В эти годы мама пережила и личную трагедию. Она встретила и полюбила молодого человека, талантливого музыканта. Они поженились, но вскоре он погиб в автокатастрофе.

Невзирая на личные проблемы, маме пришлось решать вопрос, который вставал перед каждым честным человеком: как заработать на жизнь, не поступаясь принципами, в удушливой атмосфере тоталитарного общества. И она, чисто интуитивно, выбрала путь многих интеллектуалов советского времени. Не думая об успешной карьере, посвятила себя изучению специфического культурного направления: истории африканской музыки.

Когда мама написала диссертацию, выяснилось, что подобрать экзаменационную коллегию крайне сложно. Музыканты ничего не знали об африканской истории, африканисты - о музыке. Наконец, удалось найти одного специалиста, члена Академии наук СССР, который прекрасно разбирался в музыке австралийских аборигенов. Аборигены, африканцы - советские бюрократы от науки не видели никакой разницы между первыми и вторыми.

Как и моя бабушка, мама зарабатывала на жизнь, берясь за любую интеллектуальную работу. Помимо работы в Институте Африки (созданного Хрущевым по предложению У.Э.Б. Дю Бойза) она писала статьи о культуре Африки, которые распространялись советскими информационными агентствами и публиковались в африканских газетах и журналах. Разумеется, о поездке в Африку для проведения своих исследований она не могла и мечтать: за границу ездили только политически благонадежные члены партии (уровень знания предмета никого не интересовал).

Мама принимала активное участие в работе со все чаще прибывавшими в Москву официальными делегациями из африканских стран: улаживала возникающие проблемы, организовывала культурную программу, переводила. Так она встретилась с моим отцом, Абдуллой Ханга, бывшим школьным учителем, который стал профессиональным революционером-марксистом, посвятившим свою жизнь борьбе за независимость Занзибара. Со временем он стал первым вице-президентом Независимой Республики Занзибар, которая вскоре объединилась с бывшей английской колонией Танганьика во вновь созданное государство Танзания.

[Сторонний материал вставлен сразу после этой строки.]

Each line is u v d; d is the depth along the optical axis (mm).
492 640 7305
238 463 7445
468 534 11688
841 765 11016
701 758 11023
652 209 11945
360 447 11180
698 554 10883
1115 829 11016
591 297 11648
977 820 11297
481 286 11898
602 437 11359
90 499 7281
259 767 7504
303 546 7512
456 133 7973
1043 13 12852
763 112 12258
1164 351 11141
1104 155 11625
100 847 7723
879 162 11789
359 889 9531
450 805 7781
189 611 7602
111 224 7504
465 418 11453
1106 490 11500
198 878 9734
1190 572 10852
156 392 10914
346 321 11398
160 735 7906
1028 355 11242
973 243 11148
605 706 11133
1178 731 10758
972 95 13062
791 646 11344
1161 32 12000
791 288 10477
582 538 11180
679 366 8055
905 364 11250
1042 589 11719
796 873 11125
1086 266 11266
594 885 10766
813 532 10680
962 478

В 1965 году, уже после объединения, политические враги убили моего отца, во многом из-за того, что не могли ему простить связи с Москвой. Все это произошло через несколько лет после его отъезда из Москвы (без нас с мамой, хотя первоначально планировалось, что мама поедет в Африку).

О характере мамы многое говорит тот факт, что она постаралась честно рассказать мне о сложных взаимоотношениях с отцом, не пытаясь выставить его богом или дьяволом.

Мама знала отца уже несколько лет, прежде чем согласиться выйти за него замуж. Она познакомилась со многими его занзибарскими друзьями, когда принимала африканских делегатов, приехавших на Международный фестиваль молодежи и студентов, который проводился в Москве. Они и рассказали ему о черной красавице, говорящей по-английски, с которой встречались в Москве. И однажды он пришел к ней и с ходу предложил выйти за него замуж. Он сообщил маме, что, по словам друзей, она для него - идеальная жена. Моя мама, естественно, восприняла его слова в шутку: независимая советская женщина не могла выйти замуж за иностранца из далекой страны только потому, что благодаря такому союзу возрастал его политический капитал. Но мой отец проявил настойчивость. Два года, пока учился в Москве, он ухаживал за мамой.

Все его устремления были связаны с политикой. Он разительно отличался от аполитичных российских интеллектуалов, которые составляли круг знакомых мамы. По характеру, образованию, интересам он был полной противоположностью мечтательному музыканту, первому мужу мамы. Он попросил маму составить список фильмов, необходимых для его политического образования, начиная с "Потемкина" и "Десяти дней, которые потрясли мир". Мама говорит, что мой отец никогда не ходил в кино ради удовольствия, всегда стремился чему-то научиться. В те годы отец и мать подолгу обсуждали его мечты по обустройству страны, которую он собирался освободить от колонизаторов. Бабушка убеждала маму выйти замуж за Абдуллу и поехать с ним в Африку. Она говорила маме:

- Это твой долг - помочь африканцам, точно так же, как то, что твой отец и я помогали России.

Наконец, мама согласилась на, как ей казалось, интеллектуальный и политический союз равных.

Однако после свадьбы поведение моего отца разительно изменилось. Он не посещал мечеть, но тем не менее хотел, чтобы моя мама следовала традиционным нормам поведения жены мусульманина: избегала контактов (даже профессиональных) с мужчинами без мужа, спрашивала разрешения, если ей требовалось куда-то пойти, молчала, когда в гости приходили мужчины.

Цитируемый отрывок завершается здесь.